Business leaders’ first questions for their technology advisors upon interacting with genAI tools are (1) how can we use it in our organization and (2) what do we need to do to get it rolled out. Each question is critical. Jack Dorsey, Co-Founder and Block Head at Block, encouraged companies to approach investments in genAI from a use case perspective rather than a technology perspective in his comments at our 2023 TMC Conference in Boston, suggesting that the hype around the technology could lead companies to spend aimlessly and thus realize inferior returns. IT Services companies can help operating companies target their genAI spending towards the areas with the highest returns. ACN [Accenture] cited on its F3Q23 earnings call that the company completed 100 genAI projects amounting to ~$100 million in sales in the prior four months; while this early traction demonstrates strong positioning for ACN and reflects the company’s robust client relationships, that $100M is still a tiny figure on ACN’s $60B+ revenue base, and the bulk of those engagements likely represent preliminary, exploratory projects as clients begin to figure out how they want to use genAI. These exploratory engagements can include conversations around what kind of model to use, how to train it, quantifying the lift required to prepare the training data, etc.

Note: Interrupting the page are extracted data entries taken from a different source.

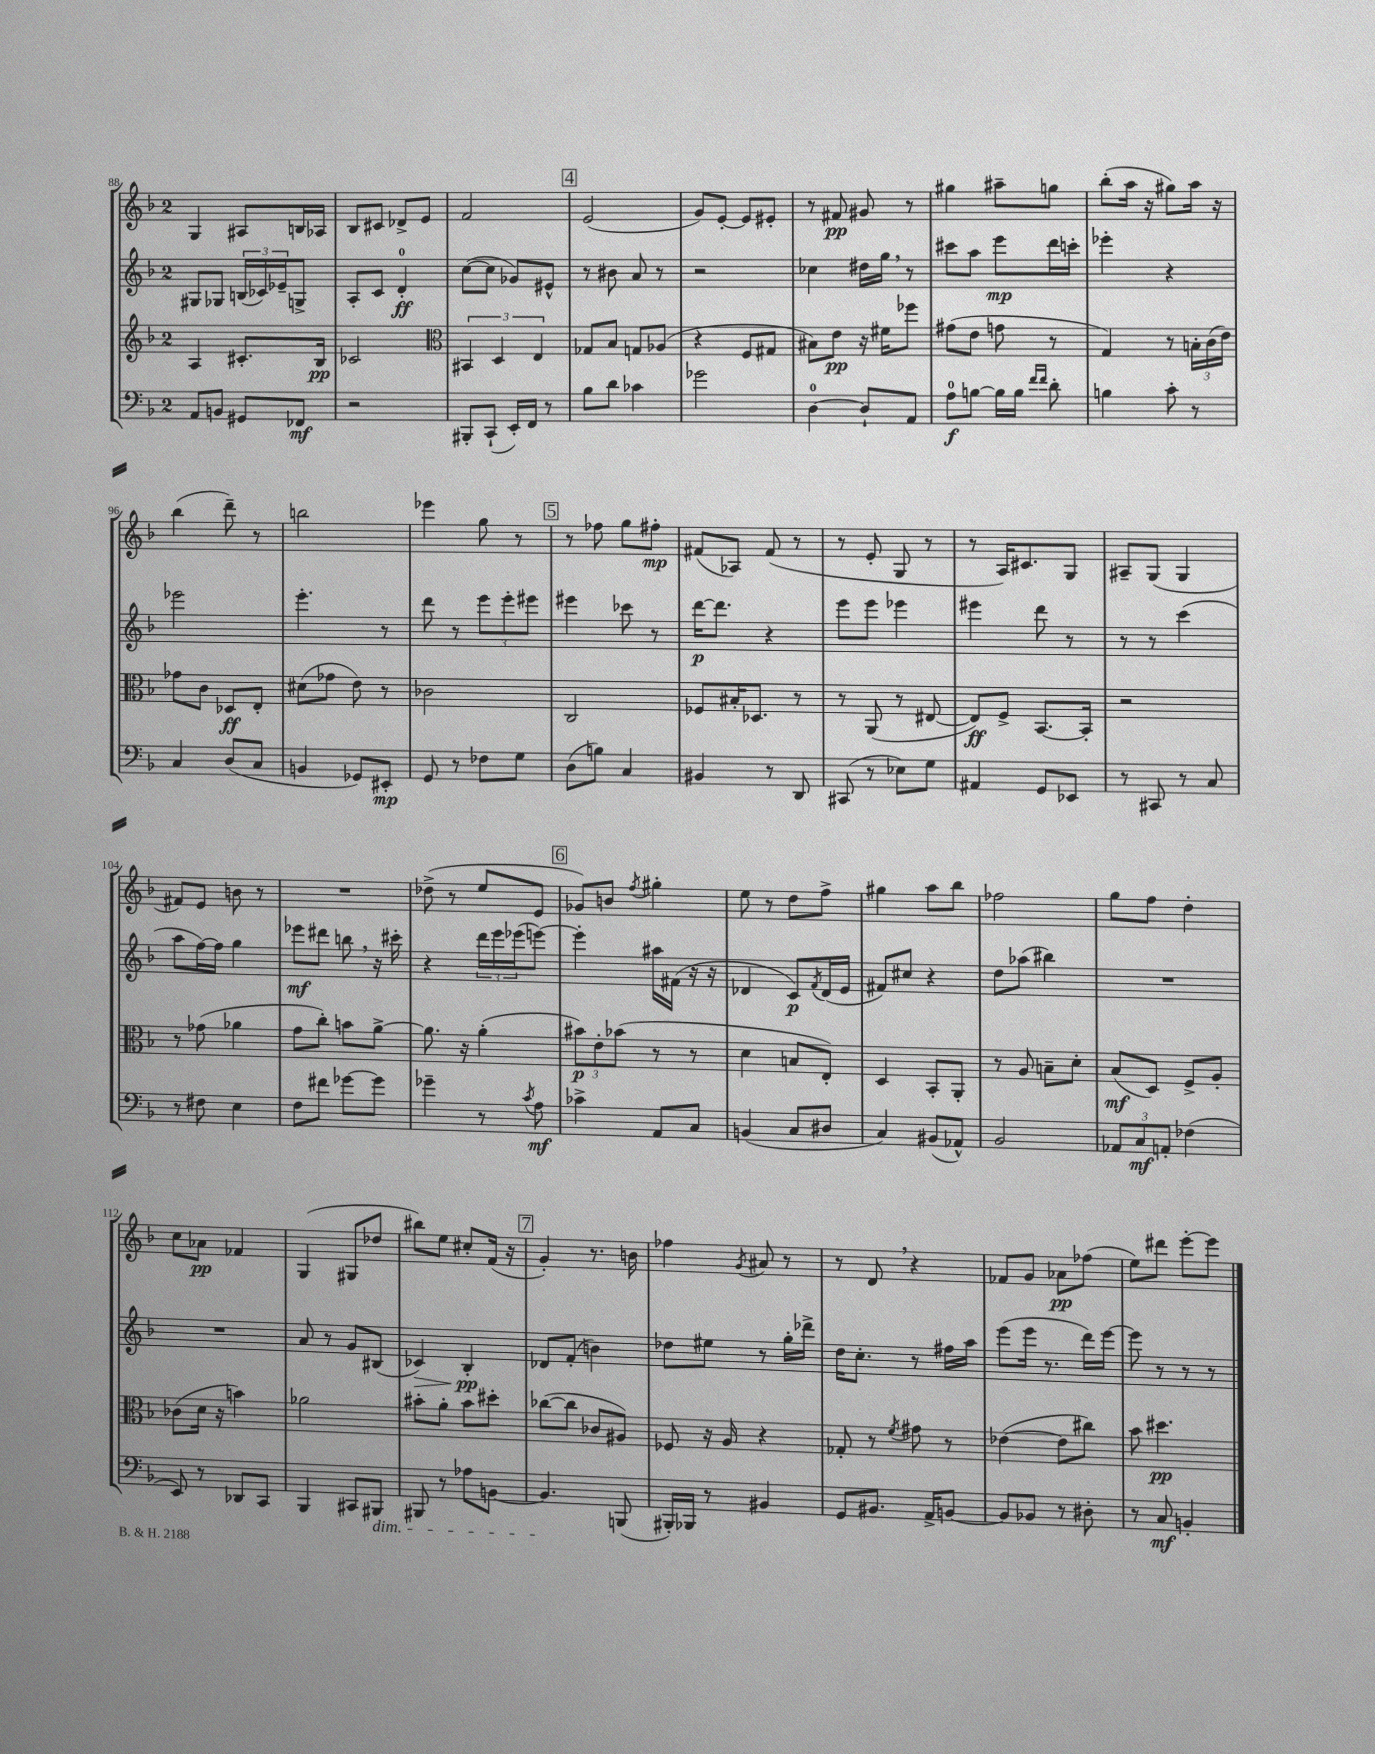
<<
\new StaffGroup <<
\new Staff = "s0" {
    \clef treble \key f \major \once \override Staff.TimeSignature.style = #'single-digit \time 2/4
    g4 ais8 b16 aes16 |
    bes8 cis'8 des'8-> e'8 |
    f'2 |
    \mark \markup { \box "4" } e'2( |
    g'8) e'8~-. e'8 eis'8-. |
    r8 fis'8\pp gis'8 r8 |
    gis''4 ais''8-- g''8 |
    bes''8-.( a''16 r16 gis''8) a''16 r16 |
    bes''4( d'''8--) r8 |
    b''2 |
    ees'''4 g''8 r8 |
    \mark \markup { \box "5" } r8 fes''8 g''8 fis''8-.\mp |
    fis'8( aes8) fis'8( r8 |
    r8 e'8-. g8 r8 |
    r8 a16) cis'8. g8 |
    ais8-- g8( g4 |
    fis'8) e'8 b'8 r8 |
    R2 |
    des''8->( r8 e''8 e'8 |
    \mark \markup { \box "6" } ges'8) b'8 \acciaccatura { f''8 } gis''4-. |
    e''8 r8 d''8 f''8-> |
    gis''4 a''8 bes''8 |
    fes''2 |
    g''8 f''8 d''4-. |
    c''8 aes'8\pp fes'4 |
    g4( gis8 des''8 |
    bis''8) e''8 cis''8-. f'16( r16 |
    \mark \markup { \box "7" } g'4-.) r8. b'16 |
    fes''4 \acciaccatura { g'8 } ais'8 r8 |
    r8 d'8 \breathe r4 |
    fes'8 g'8 aes'8\pp fes''8( |
    e''8) dis'''8 e'''8~-. e'''8 \bar "|." |
}
\new Staff = "s1" {
    \clef treble \key f \major \once \override Staff.TimeSignature.style = #'single-digit \time 2/4
    gis8 ges8 \tuplet 3/2 { b16( ces'16) ees'16-- } g8-> |
    a8-. c'8 d'4-0-.\ff |
    c''8~( c''8 ges'8) eis'8-^ |
    \mark \markup { \box "4" } r8 bis'8 a'8 r8 |
    r2 |
    ces''4 dis''16 g''16 \breathe r8 |
    cis'''8 a''8 e'''8\mp d'''16 c'''16-. |
    ees'''4-. r4 |
    ees'''2 |
    e'''4.-. r8 |
    d'''8 r8 \tuplet 3/2 { e'''8 e'''8-. eis'''8 } |
    \mark \markup { \box "5" } eis'''4 ces'''8 r8 |
    d'''16~\p d'''8. r4 |
    e'''8 e'''8 ees'''4 |
    eis'''4 d'''8 r8 |
    r8 r8 c'''4( |
    a''8 f''16~) f''16 g''4 |
    ees'''8\mf dis'''8 b''8 \breathe r16 cis'''16-. |
    r4 \tuplet 3/2 { d'''16 e'''16 ees'''16( } e'''8~) |
    \mark \markup { \box "6" } e'''4-. ais''16 fis'16( r16 r16 |
    des'4 c'8\p) \acciaccatura { f'8 } des'16( e'16 |
    fis'8) cis''8 r4 |
    d''8 aes''8( bis''4) |
    R2 |
    R2 |
    a'8 r8 g'8 bis8( |
    ces'4\>) bes4-.\pp\! |
    \mark \markup { \box "7" } des'8 f'8-.( b'4) |
    des''8 eis''8 r8 g''16-. des'''16-> |
    d''16 c''8.-. r8 fis''16 a''16 |
    e'''8( e'''16 r8. d'''16) e'''16~ |
    e'''8 r8 r8 r8 \bar "|." |
}
\new Staff = "s2" {
    \clef treble \key f \major \once \override Staff.TimeSignature.style = #'single-digit \time 2/4
    a4 cis'8.-. bes16\pp |
    ces'2 |
    \clef alto \tuplet 3/2 { bis,4 d4 e4 } |
    \mark \markup { \box "4" } ges8 bes8 g8 aes8( |
    r4 f8 gis8 |
    bis8) e'8\pp r16 fis'16 fes''8 |
    gis'8( e'8 g'8 r8 |
    g4) r8 \tuplet 3/2 { b16-. c'16( e'16) } |
    ges'8 c'8 des8\ff e8-. |
    dis'8( ges'8 e'8) r8 |
    ces'2 |
    \mark \markup { \box "5" } c2 |
    fes8 bis16-. des8. r8 |
    r8 a,8( r8 eis8~ |
    eis8\ff) f8-> bes,8.~ bes,16-. |
    r2 |
    r8 ges'8( aes'4 |
    g'8 c''8-.) b'8 a'8~-> |
    a'8. r16 a'4-.( |
    \mark \markup { \box "6" } \tuplet 3/2 { bis'8\p) e'8-. bes'8( } r8 r8 |
    d'4 b8 e8-.) |
    d4 bes,8-. a,8-. |
    r8 a8 b8-- d'8-. |
    bes8\mf( d8) f8-> a8-. |
    ces'8( d'16 r16 b'4) |
    aes'2 |
    bis'8-. a'8-. bis'8 dis''8-. |
    \mark \markup { \box "7" } ces''8~( ces''8 ces'8 ais8) |
    fes8 r16 a16 r4 |
    ges8-. r8 \acciaccatura { f'8 } gis'8 r8 |
    ees'4~( ees'8 cis''8) |
    bes'8 dis''4.\pp \bar "|." |
}
\new Staff = "s3" {
    \clef bass \key f \major \once \override Staff.TimeSignature.style = #'single-digit \time 2/4
    a,8 b,8 gis,8 fes,8\mf |
    r2 |
    bis,,8-. c,8-!( e,16-.) f,16 r8 |
    \mark \markup { \box "4" } bes8 d'8 ces'4 |
    ges'2 |
    d4-0~ d8-! a,8 |
    a8-0\f b8~ b16 b16 \grace { f'16 f'16 } d'8-. |
    b4 c'8-. r8 |
    c4 d8( c8 |
    b,4 ges,8) eis,8-.\mp |
    g,8 r8 fes8 g8 |
    \mark \markup { \box "5" } d8( b8) c4 |
    bis,4 r8 d,8 |
    cis,8( r8 ees8) g8 |
    ais,4 g,8 ees,8 |
    r8 cis,8 r8 c8 |
    r8 fis8 e4 |
    f8 fis'8 ges'8~ ges'8 |
    ges'4-- r8 \acciaccatura { c'8 } a8\mf |
    \mark \markup { \box "6" } ces'4-> a,8 c8 |
    b,4( c8 dis8 |
    c4) bis,8( aes,8-^) |
    bes,2 |
    \tuplet 3/2 { aes,8 c8\mf a,8-. } fes4( |
    e,8) r8 des,8 c,8 |
    bes,,4 cis,8 bis,,8\dim |
    bis,,8 r8 aes8 b,8~ |
    \mark \markup { \box "7" } b,4.\! b,,8( |
    bis,,16-.) bes,,16 r8 bis,4 |
    g,8 bis,8. a,16-> b,8~ |
    b,8 bes,8 r8 dis8-. |
    r8 c8\mf b,4-. \bar "|." |
}
>>
>>
\layout { \context { \Score currentBarNumber = #88 } }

Legacy businesses must accelerate their digital transformations with emphasis on data readiness to capture the full potential benefits of genAI. Enterprises should benefit the most from genAI models when they crack them open and fine tune them with their proprietary data; to do so, companies must get their data in relatively good shape, which for most enterprises continues to be a challenge. Unified data assembled neatly in a modern database hosted in the cloud is optimal for fine-tuning LLMs, but most companies’ data is anything but unified on anything but modern database infrastructure. The “tech debt” that we discuss extensively in describing the drivers of digital transformation spending at legacy enterprises complicates genAI implementation just as it complicates other technology initiatives. Enterprises with faulty data housed in disparate, legacy databases will benefit from consolidating and modernizing their data estates in their efforts to implement genAI. The work required to ready enterprises’ data to fine tune models will probably dwarf the work of actually fine tuning the models. The longstanding supply-demand gap for engineering talent (which remains even after loosening of supply from cost rationalization at unprofitable and large-cap tech) ensures that enterprises will require tech services firms’ assistance with this data cleansing, migration, and unification work.
Mobile took around eight years to approach saturation, and cloud is still not approaching saturation after over a decade of heavy investments. From ACN to GDYN [Grid Dynamics], the largest and smallest IT services providers in our coverage (and beyond) say cloud work remains responsible for the bulk of their revenue growth. Tech debt is so substantial at most legacy institutions that any new technology faces a very steep climb. Therefore, despite our excitement about the potential for genAI to propel profitability across our coverage, we expect that it will take a few years before genAI contributes meaningful cost savings and revenue growth to our coverage group and several more years before these contributions ramp to their full potential.